Un agente penitenziario di 53 anni si è reso artefice di una tragedia familiare. L’uomo ha infatti ucciso la moglie e le figlie sparando alcuni colpi di pistola prima di rivolgere l’arma verso sé stesso e togliersi la vita. Il dramma è avvenuto nella notte a Orta Nova, in provincia di Foggia, nella casa dove la famiglia viveva, in centro. Al loro arrivo nell’appartamento, i carabinieri e i soccorritori non hanno potuto fare altro che constatare il decesso.

Uccide moglie e figlia

Ennesima tragedia familiare avvenuta nel foggiano. Un agente penitenziario di 53 anni, per cause ancora da accertare avrebbe sparato alcuni colpi uccidendo la compagna e le figlie di 12 e 18 anni. L’uomo, resosi forse conto di quanto accaduto si è poi tolto la vita. Al momento le informazioni in merito sono frammentarie e non si hanno molte informazioni: l’omicidio-suicidio sarebbe avvenuto attorno alle 2 di notte. Il penitenziario avrebbe sparato prima alla moglie 54enne e poi alle due figlie, togliendosi poi la vita con un colpo alla testa.
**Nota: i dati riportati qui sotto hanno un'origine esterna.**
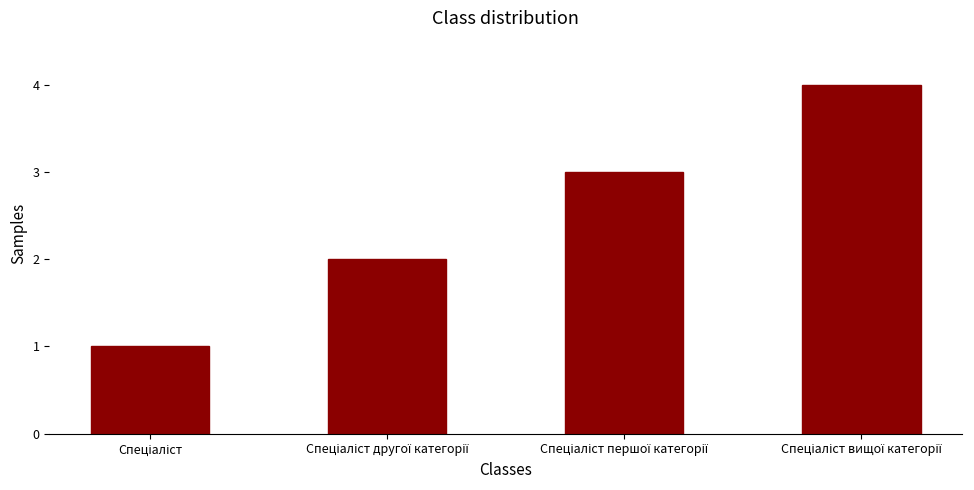

Are the bars grouped side by side (vs. stacked)?

No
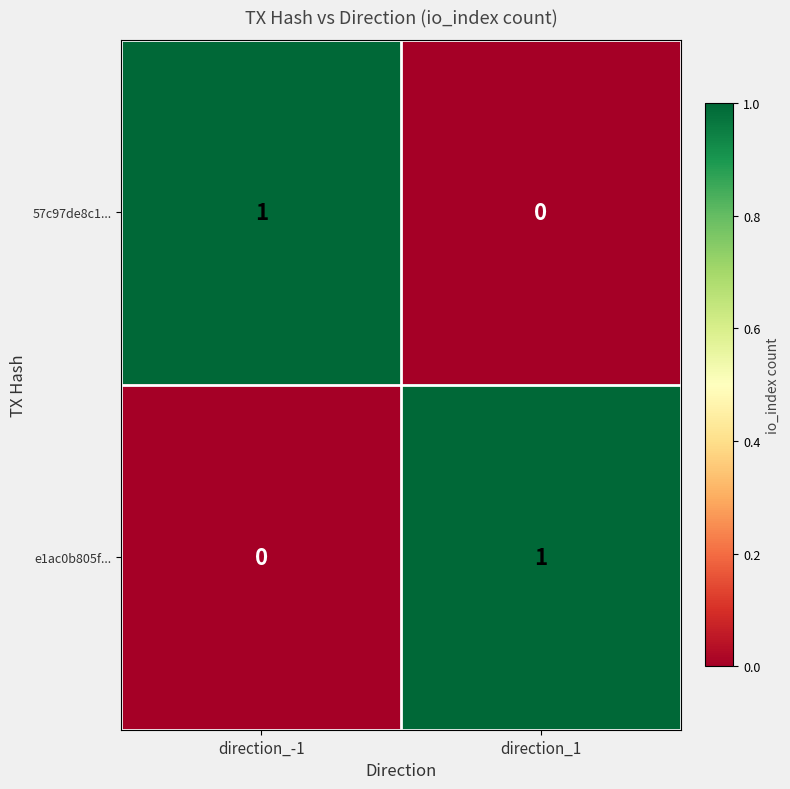

Reading right to left, transcribe all the data shown in this chart.

57c97de8c1...: 0	1
e1ac0b805f...: 1	0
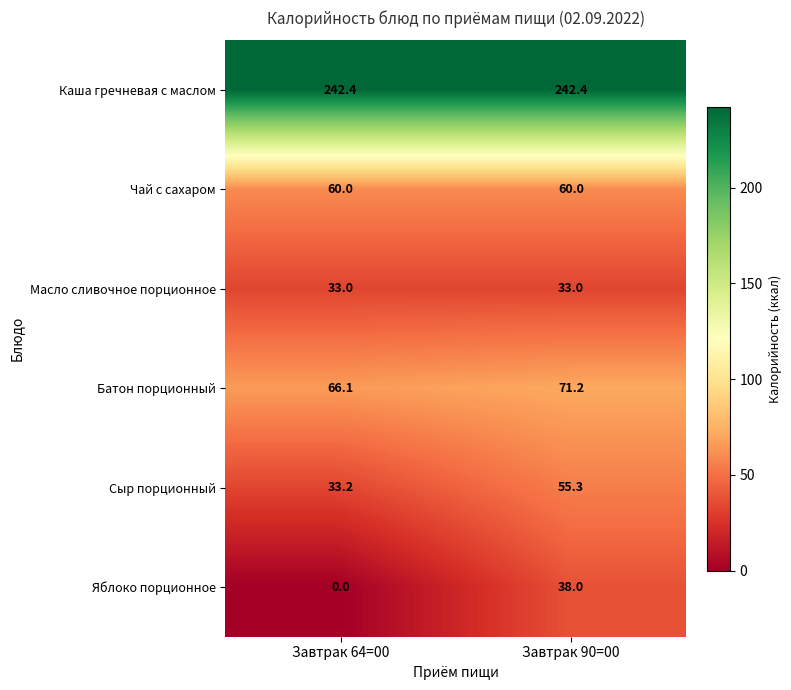

How many values in the Батон порционный series are below 71?

1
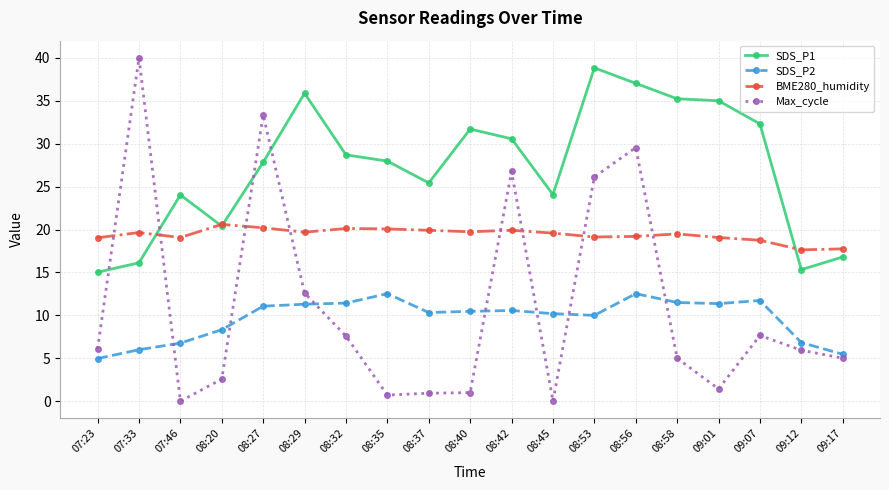

At which category does SDS_P1 reach its first local peak?

07:46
La chiamata ai carabinieri

Stando alle prime informazioni, sarebbe stato lo stesso 53enne ad avvertire i carabinieri informandoli dell’accaduto, poco prima di uccidersi. Alle forze dell’ordine l’uomo avrebbe infatti anche annunciato il suicidio. All’arrivo dei soccorsi nell’appartamento l’agente era ancora vivo, ma sarebbe morto poco dopo l’arrivo all’ospedale di Foggia. Per la moglie e le figlie, invece, non c’è stato nulla da fare sin da subito. Sulla vicenda stanno indagando i carabinieri.